─── INPUT FOR THIS TASK
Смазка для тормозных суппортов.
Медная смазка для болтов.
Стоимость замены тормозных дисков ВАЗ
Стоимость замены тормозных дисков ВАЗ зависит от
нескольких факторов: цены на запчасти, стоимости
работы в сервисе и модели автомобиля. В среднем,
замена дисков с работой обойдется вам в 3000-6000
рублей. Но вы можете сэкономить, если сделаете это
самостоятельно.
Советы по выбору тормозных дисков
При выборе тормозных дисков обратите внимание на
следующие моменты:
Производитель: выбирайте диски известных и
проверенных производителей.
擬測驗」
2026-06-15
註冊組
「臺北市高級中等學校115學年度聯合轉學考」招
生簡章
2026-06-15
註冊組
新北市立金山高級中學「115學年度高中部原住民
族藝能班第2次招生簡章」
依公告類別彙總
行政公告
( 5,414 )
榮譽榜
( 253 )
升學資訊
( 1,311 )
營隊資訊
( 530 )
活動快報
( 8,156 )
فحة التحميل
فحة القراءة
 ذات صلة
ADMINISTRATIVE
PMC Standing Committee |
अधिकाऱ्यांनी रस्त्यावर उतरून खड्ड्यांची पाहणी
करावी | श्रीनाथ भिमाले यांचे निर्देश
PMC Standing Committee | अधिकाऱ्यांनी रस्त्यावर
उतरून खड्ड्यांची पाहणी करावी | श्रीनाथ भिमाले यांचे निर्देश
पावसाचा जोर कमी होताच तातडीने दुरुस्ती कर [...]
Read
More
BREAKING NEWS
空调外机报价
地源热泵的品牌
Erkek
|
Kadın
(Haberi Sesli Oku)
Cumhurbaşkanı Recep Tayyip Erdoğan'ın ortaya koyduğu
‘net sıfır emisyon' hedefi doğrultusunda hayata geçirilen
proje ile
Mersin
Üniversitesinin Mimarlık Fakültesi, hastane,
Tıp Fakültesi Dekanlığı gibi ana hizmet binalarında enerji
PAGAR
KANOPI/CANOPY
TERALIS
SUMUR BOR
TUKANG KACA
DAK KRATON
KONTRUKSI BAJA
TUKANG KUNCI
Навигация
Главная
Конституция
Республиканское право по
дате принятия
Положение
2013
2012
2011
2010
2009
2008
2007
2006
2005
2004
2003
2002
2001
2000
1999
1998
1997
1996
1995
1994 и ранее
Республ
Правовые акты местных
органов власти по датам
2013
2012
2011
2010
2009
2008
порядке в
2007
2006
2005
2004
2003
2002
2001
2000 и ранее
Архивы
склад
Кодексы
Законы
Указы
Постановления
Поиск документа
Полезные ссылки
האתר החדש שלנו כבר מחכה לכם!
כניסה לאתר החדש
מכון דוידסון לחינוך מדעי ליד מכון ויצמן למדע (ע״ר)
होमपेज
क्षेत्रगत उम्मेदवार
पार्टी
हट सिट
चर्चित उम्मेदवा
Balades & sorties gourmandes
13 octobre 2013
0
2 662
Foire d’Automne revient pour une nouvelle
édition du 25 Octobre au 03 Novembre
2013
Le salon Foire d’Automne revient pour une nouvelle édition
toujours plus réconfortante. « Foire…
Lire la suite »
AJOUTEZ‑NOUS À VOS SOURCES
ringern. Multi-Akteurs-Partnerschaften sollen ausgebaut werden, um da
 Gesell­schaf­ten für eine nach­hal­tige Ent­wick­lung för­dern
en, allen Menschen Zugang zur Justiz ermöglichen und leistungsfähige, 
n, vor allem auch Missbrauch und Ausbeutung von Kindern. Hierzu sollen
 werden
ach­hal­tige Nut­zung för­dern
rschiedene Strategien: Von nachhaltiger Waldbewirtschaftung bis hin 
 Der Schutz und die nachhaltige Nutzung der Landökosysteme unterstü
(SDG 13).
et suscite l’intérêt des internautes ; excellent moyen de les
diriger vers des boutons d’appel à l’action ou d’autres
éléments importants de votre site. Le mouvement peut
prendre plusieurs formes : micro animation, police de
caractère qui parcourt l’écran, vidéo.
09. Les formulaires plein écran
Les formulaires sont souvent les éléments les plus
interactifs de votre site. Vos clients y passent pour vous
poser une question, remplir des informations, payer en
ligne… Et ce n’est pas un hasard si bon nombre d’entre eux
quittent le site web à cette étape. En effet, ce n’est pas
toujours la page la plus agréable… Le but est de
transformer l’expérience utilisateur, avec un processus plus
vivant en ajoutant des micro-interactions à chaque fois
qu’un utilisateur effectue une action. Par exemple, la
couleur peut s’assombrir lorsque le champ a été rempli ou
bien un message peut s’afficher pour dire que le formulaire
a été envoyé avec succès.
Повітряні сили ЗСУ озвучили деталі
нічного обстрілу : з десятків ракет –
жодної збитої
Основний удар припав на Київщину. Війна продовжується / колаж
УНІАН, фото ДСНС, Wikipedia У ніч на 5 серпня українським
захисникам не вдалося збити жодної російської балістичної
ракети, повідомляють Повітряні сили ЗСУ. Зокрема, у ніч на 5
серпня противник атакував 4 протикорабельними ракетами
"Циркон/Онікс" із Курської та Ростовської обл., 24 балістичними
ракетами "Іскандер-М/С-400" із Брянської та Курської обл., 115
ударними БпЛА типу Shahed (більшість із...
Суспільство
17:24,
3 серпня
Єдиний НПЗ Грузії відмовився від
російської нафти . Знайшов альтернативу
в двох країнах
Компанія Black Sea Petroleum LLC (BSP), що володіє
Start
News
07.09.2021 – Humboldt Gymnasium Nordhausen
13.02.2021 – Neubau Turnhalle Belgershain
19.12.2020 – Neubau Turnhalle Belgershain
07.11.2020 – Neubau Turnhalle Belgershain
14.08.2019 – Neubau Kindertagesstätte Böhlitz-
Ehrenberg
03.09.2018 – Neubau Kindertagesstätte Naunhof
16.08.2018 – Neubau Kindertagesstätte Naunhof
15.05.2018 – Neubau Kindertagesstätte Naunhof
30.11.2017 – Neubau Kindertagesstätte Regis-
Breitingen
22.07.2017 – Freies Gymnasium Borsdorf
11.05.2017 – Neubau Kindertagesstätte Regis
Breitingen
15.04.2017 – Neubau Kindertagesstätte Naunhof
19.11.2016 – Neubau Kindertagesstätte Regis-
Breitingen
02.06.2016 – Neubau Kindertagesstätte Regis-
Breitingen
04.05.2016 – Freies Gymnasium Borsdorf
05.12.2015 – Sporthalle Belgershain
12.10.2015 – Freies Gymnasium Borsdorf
──────
WHAT TO WORK ON — Turn the lines from the start of the records through the line containing "При выборе тормозных" into a Markdown table with two columns, Row and Line. Number each line in the Row column and skip any blank lines.

TASK OUTPUT —
| Row | Line |
|---|---|
| 1 | Смазка для тормозных суппортов. |
| 2 | Медная смазка для болтов. |
| 3 | Стоимость замены тормозных дисков ВАЗ |
| 4 | Стоимость замены тормозных дисков ВАЗ зависит от |
| 5 | нескольких факторов: цены на запчасти, стоимости |
| 6 | работы в сервисе и модели автомобиля. В среднем, |
| 7 | замена дисков с работой обойдется вам в 3000-6000 |
| 8 | рублей. Но вы можете сэкономить, если сделаете это |
| 9 | самостоятельно. |
| 10 | Советы по выбору тормозных дисков |
| 11 | При выборе тормозных дисков обратите внимание на |